I took no offense, understanding that—although I could be mistaken for Dwight Yoakam—160-pound guys with long blonde hair rarely qualify for cowboy-hood. But that doesn't mean I was not qualified for Cowboy Karaoke.
I grew up in Tomah, Wis., a small farming and military town where country is king. For most of my childhood, Willie Nelson and Alabama accompanied me and my family on semiweekly trips in our brown 1981 Oldsmobile to the nearest theater in a town 45 miles away. My mother had an unhealthy obsession with Randy Travis, and my dad was fond of belting out Hank Williams Jr. songs. Every once in a while the school bus driver would play Z93, but the event was rare, and if songs such as INXS' "Need You Tonight" came on, the station would be immediately flipped to country on WCOW 97.1.
When I finally scored my own stereo, things started to change. With control of the radio, I tuned into 107.5, the classic-rock station out of Nielsville and discovered Jimi Hendrix, Led Zeppelin and Kansas. While still in the firm grasp of redneck culture, I was finding something in "Castles Made of Sand" and "Immigrant Song" that I couldn't find in "Boot Scootin' Boogie" and "Louisiana Saturday Night." By the time I got my license, I was fully divorced from my wannabe cowboy neighbors, choosing instead to be a wannabe Kurt Cobain. I still listened to some bad music. I still went to every Tomah Indians football game. I would even follow the line of cars to the postgame party in the middle of some field where everyone would get wasted while songs sung by millionaires with cowboy hats blared out of a Ford F-150. But I refused to sing "Friends in Low Places."

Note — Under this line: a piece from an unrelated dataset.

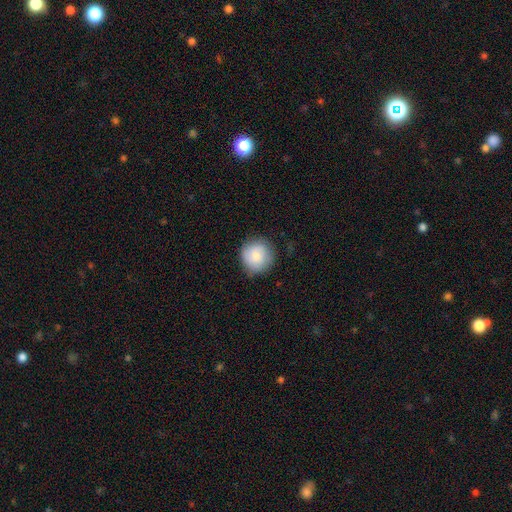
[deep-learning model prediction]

Until tonight. Back at Outlaws, a lone table of hipsters in this sea of cowboy hats has adopted me, and two of them are on stage singing the Garth Brooks song everyone knows. Later a burly gent with a handlebar mustache sings Hank Williams Jr.'s "Family Tradition," and again I'm singin' along: "Why do you drink?/ Why do you roll smoke?"
"How do you know this song?" says my new acquaintance Amy. "You're one of them." She laughs and I smile, thinking that maybe she's a little right. Then, after a rousing rendition of Big & Rich's "Save a Horse (Ride a Cowboy)," which I do not sing along with, my name is called and I go up to sing "Mama, Don't Let Your Babies Grow Up to Be Cowboys."
Feeling cocky and clever from the whiskey, I start the third chorus, singing "Mama, don't let your babies grow up to be hipsters/ Don't let 'em wear white belts and..." but before I can continue on with "drive El Caminos," the karaoke DJ gets on his mike and blurts "Sing the song!" Staring at me from under the brim of his cowboy hat, he is noticeably angry. And I, again, am nervous.